Не знаю. Помнится, я слышал, что в одном только Париже около пятидесяти тысяч людей разных творческих профессий — танцовщиков, актеров, писателей, художников, музыкантов, скульпторов и т.д. Возможно, в Америке таких людей сто тысяч. Кто знает? Но одно несомненно: если сейчас их сто тысяч, то с проведением в жизнь этого проекта таких людей уже через поколение станет не менее пятисот тысяч. Какой процент от всего населения составляют сто тысяч человек? Небольшой, правда? Вспомним времена Перикла, вспомним, как много гениальных людей — бесспорных гениев, проверенных временем, — появилось тогда. Чтобы сравняться с «золотым веком» Греции, Америке надо взрастить по меньшей мере миллион творцов!

Однако существует еще одна задача, и она даже важнее помощи художникам, а именно: превратить публику, то есть любителей искусства, в творческих людей. Искусство должно покинуть музеи и галереи и войти в жилища. Нужно возродить желание создавать вещи своими руками, по законам души, превратить свой дом в произведение искусства — и снаружи, и внутри.
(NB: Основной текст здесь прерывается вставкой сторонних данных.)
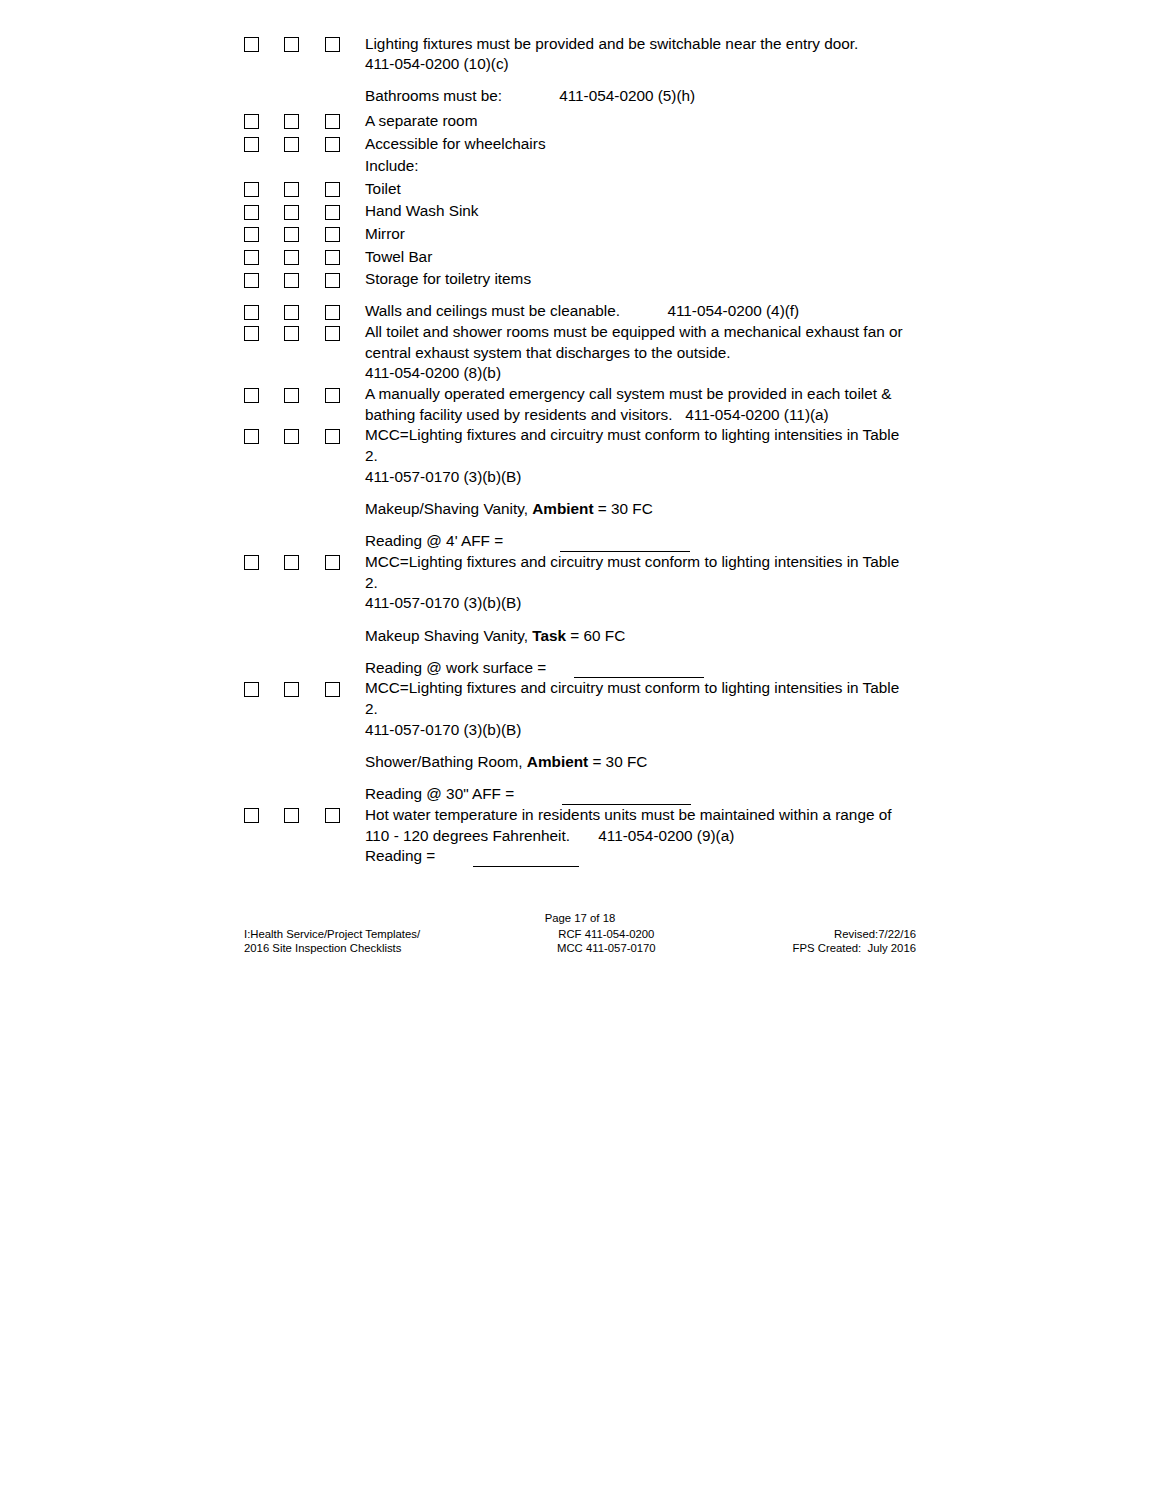| | | | Lighting fixtures must be provided and be switchable near the entry door. 411-054-0200 (10)(c) |
| | | | Bathrooms must be: 411-054-0200 (5)(h) |
| | | | A separate room |
| | | | Accessible for wheelchairs |
| | | | Include: |
| | | | Toilet |
| | | | Hand Wash Sink |
| | | | Mirror |
| | | | Towel Bar |
| | | | Storage for toiletry items |
| | | | Walls and ceilings must be cleanable. 411-054-0200 (4)(f) |
| | | | All toilet and shower rooms must be equipped with a mechanical exhaust fan or central exhaust system that discharges to the outside. 411-054-0200 (8)(b) |
| | | | A manually operated emergency call system must be provided in each toilet & bathing facility used by residents and visitors. 411-054-0200 (11)(a) |
| | | | MCC=Lighting fixtures and circuitry must conform to lighting intensities in Table 2. 411-057-0170 (3)(b)(B) Makeup/Shaving Vanity, Ambient = 30 FC Reading @ 4' AFF = |
| | | | MCC=Lighting fixtures and circuitry must conform to lighting intensities in Table 2. 411-057-0170 (3)(b)(B) Makeup Shaving Vanity, Task = 60 FC Reading @ work surface = |
| | | | MCC=Lighting fixtures and circuitry must conform to lighting intensities in Table 2. 411-057-0170 (3)(b)(B) Shower/Bathing Room, Ambient = 30 FC Reading @ 30" AFF = |
| | | | Hot water temperature in residents units must be maintained within a range of 110 - 120 degrees Fahrenheit. 411-054-0200 (9)(a) Reading = |
Page 17 of 18
I:Health Service/Project Templates/ 2016 Site Inspection Checklists
RCF 411-054-0200 MCC 411-057-0170
Revised:7/22/16 FPS Created: July 2016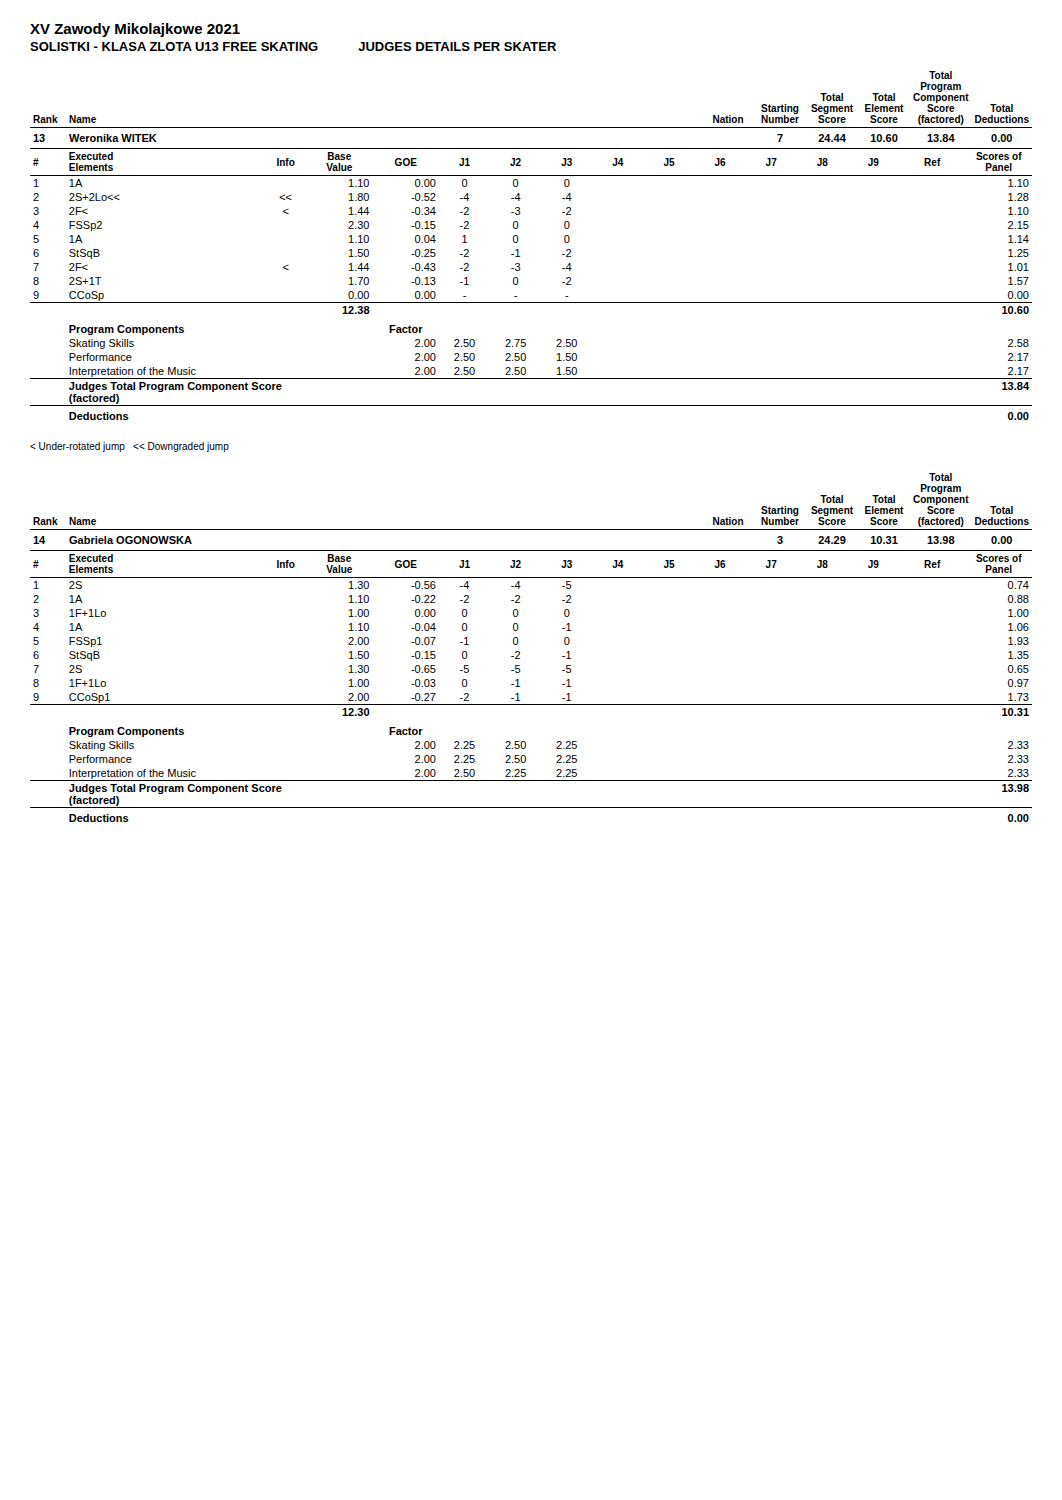XV Zawody Mikolajkowe 2021
SOLISTKI - KLASA ZLOTA U13 FREE SKATINGJUDGES DETAILS PER SKATER
| Rank | Name | Nation | Starting Number | Total Segment Score | Total Element Score | Total Program Component Score (factored) | Total Deductions |
| --- | --- | --- | --- | --- | --- | --- | --- |
| 13 | Weronika WITEK | | 7 | 24.44 | 10.60 | 13.84 | 0.00 |
| # | Executed Elements | Info | Base Value | GOE | J1 | J2 | J3 | J4 | J5 | J6 | J7 | J8 | J9 | Ref | Scores of Panel |
| --- | --- | --- | --- | --- | --- | --- | --- | --- | --- | --- | --- | --- | --- | --- | --- |
| 1 | 1A | | 1.10 | 0.00 | 0 | 0 | 0 | | | | | | | | 1.10 |
| 2 | 2S+2Lo<< | << | 1.80 | -0.52 | -4 | -4 | -4 | | | | | | | | 1.28 |
| 3 | 2F< | < | 1.44 | -0.34 | -2 | -3 | -2 | | | | | | | | 1.10 |
| 4 | FSSp2 | | 2.30 | -0.15 | -2 | 0 | 0 | | | | | | | | 2.15 |
| 5 | 1A | | 1.10 | 0.04 | 1 | 0 | 0 | | | | | | | | 1.14 |
| 6 | StSqB | | 1.50 | -0.25 | -2 | -1 | -2 | | | | | | | | 1.25 |
| 7 | 2F< | < | 1.44 | -0.43 | -2 | -3 | -4 | | | | | | | | 1.01 |
| 8 | 2S+1T | | 1.70 | -0.13 | -1 | 0 | -2 | | | | | | | | 1.57 |
| 9 | CCoSp | | 0.00 | 0.00 | - | - | - | | | | | | | | 0.00 |
| | | | 12.38 | | | | | | | | | | | | 10.60 |
| | Program Components | | Factor | | | | | | | | | | | |
| | Skating Skills | | 2.00 | 2.50 | 2.75 | 2.50 | | | | | | | | 2.58 |
| | Performance | | 2.00 | 2.50 | 2.50 | 1.50 | | | | | | | | 2.17 |
| | Interpretation of the Music | | 2.00 | 2.50 | 2.50 | 1.50 | | | | | | | | 2.17 |
| | Judges Total Program Component Score (factored) | | | | | | | | | | | | | 13.84 |
| | Deductions | | | | | | | | | | | | | 0.00 |
< Under-rotated jump << Downgraded jump
| Rank | Name | Nation | Starting Number | Total Segment Score | Total Element Score | Total Program Component Score (factored) | Total Deductions |
| --- | --- | --- | --- | --- | --- | --- | --- |
| 14 | Gabriela OGONOWSKA | | 3 | 24.29 | 10.31 | 13.98 | 0.00 |
| # | Executed Elements | Info | Base Value | GOE | J1 | J2 | J3 | J4 | J5 | J6 | J7 | J8 | J9 | Ref | Scores of Panel |
| --- | --- | --- | --- | --- | --- | --- | --- | --- | --- | --- | --- | --- | --- | --- | --- |
| 1 | 2S | | 1.30 | -0.56 | -4 | -4 | -5 | | | | | | | | 0.74 |
| 2 | 1A | | 1.10 | -0.22 | -2 | -2 | -2 | | | | | | | | 0.88 |
| 3 | 1F+1Lo | | 1.00 | 0.00 | 0 | 0 | 0 | | | | | | | | 1.00 |
| 4 | 1A | | 1.10 | -0.04 | 0 | 0 | -1 | | | | | | | | 1.06 |
| 5 | FSSp1 | | 2.00 | -0.07 | -1 | 0 | 0 | | | | | | | | 1.93 |
| 6 | StSqB | | 1.50 | -0.15 | 0 | -2 | -1 | | | | | | | | 1.35 |
| 7 | 2S | | 1.30 | -0.65 | -5 | -5 | -5 | | | | | | | | 0.65 |
| 8 | 1F+1Lo | | 1.00 | -0.03 | 0 | -1 | -1 | | | | | | | | 0.97 |
| 9 | CCoSp1 | | 2.00 | -0.27 | -2 | -1 | -1 | | | | | | | | 1.73 |
| | | | 12.30 | | | | | | | | | | | | 10.31 |
| | Program Components | | Factor | | | | | | | | | | | |
| | Skating Skills | | 2.00 | 2.25 | 2.50 | 2.25 | | | | | | | | 2.33 |
| | Performance | | 2.00 | 2.25 | 2.50 | 2.25 | | | | | | | | 2.33 |
| | Interpretation of the Music | | 2.00 | 2.50 | 2.25 | 2.25 | | | | | | | | 2.33 |
| | Judges Total Program Component Score (factored) | | | | | | | | | | | | | 13.98 |
| | Deductions | | | | | | | | | | | | | 0.00 |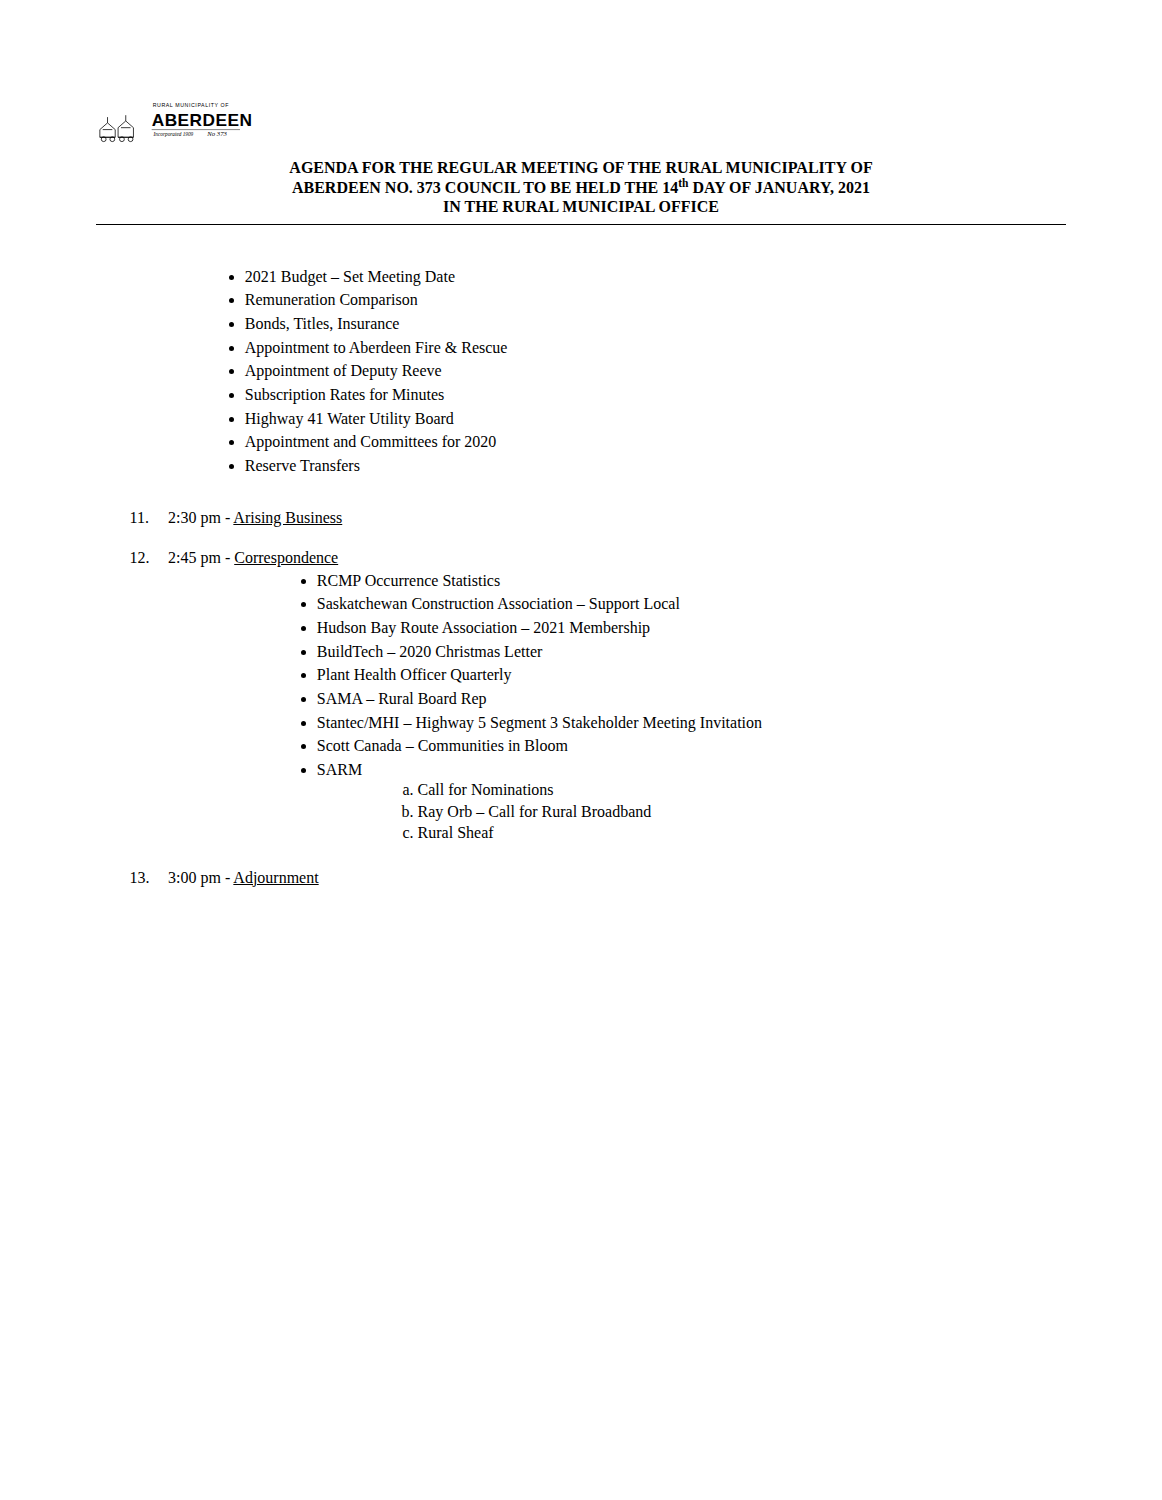RURAL MUNICIPALITY OF ABERDEEN Incorporated 1909 No 373
AGENDA FOR THE REGULAR MEETING OF THE RURAL MUNICIPALITY OF
ABERDEEN NO. 373 COUNCIL TO BE HELD THE 14th DAY OF JANUARY, 2021
IN THE RURAL MUNICIPAL OFFICE
2021 Budget – Set Meeting Date
Remuneration Comparison
Bonds, Titles, Insurance
Appointment to Aberdeen Fire & Rescue
Appointment of Deputy Reeve
Subscription Rates for Minutes
Highway 41 Water Utility Board
Appointment and Committees for 2020
Reserve Transfers
11. 2:30 pm - Arising Business
12. 2:45 pm - Correspondence
RCMP Occurrence Statistics
Saskatchewan Construction Association – Support Local
Hudson Bay Route Association – 2021 Membership
BuildTech – 2020 Christmas Letter
Plant Health Officer Quarterly
SAMA – Rural Board Rep
Stantec/MHI – Highway 5 Segment 3 Stakeholder Meeting Invitation
Scott Canada – Communities in Bloom
SARM
Call for Nominations
Ray Orb – Call for Rural Broadband
Rural Sheaf
13. 3:00 pm - Adjournment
Люди должны захотеть создавать для себя вещи по своему вкусу, в соответствии с собственными эстетическими представлениями. Их нужно заново научить вере, что сделанное своими руками несравненно лучше изготовленного на фабрике. (Духовно лучше, нравственно лучше.) Они должны не только проектировать свои дома, но и строить их. Им придется выучиться разным ремеслам, кустарной работе, привыкнуть к скромным видам деятельности — совсем забытым в наше время. Надо начать прямо с очага — то, что соответствует нашему центральному отоплению. Люди должны поверить в себя, поверить в свои творческие способности. Это станет самой настоящей революцией, и осуществиться она может в любой момент, не требуя свержения правительства. Стоит этому процессу начаться, и его уже не остановить. Точно так же люди смогут сами себя финансировать, если окажутся настолько глупы, что по-прежнему будут верить в деньги. Зачем вручать деньги банкирам, чтобы те их разбазаривали? Зачем давать деньги властям на вооружение, если все, чего вы хотите, — это жить в мире? Зачем строить военные корабли, бомбардировщики и все такое прочее, если вместо этого вы можете возводить красивые дома, разбивать прекрасные сады, выращивать собственный хлеб, распоряжаться своими финансами? Зачем работать на бездушную компанию, если можно работать на себя — не получая жалованья и не боясь, что тебя выкинут на улицу?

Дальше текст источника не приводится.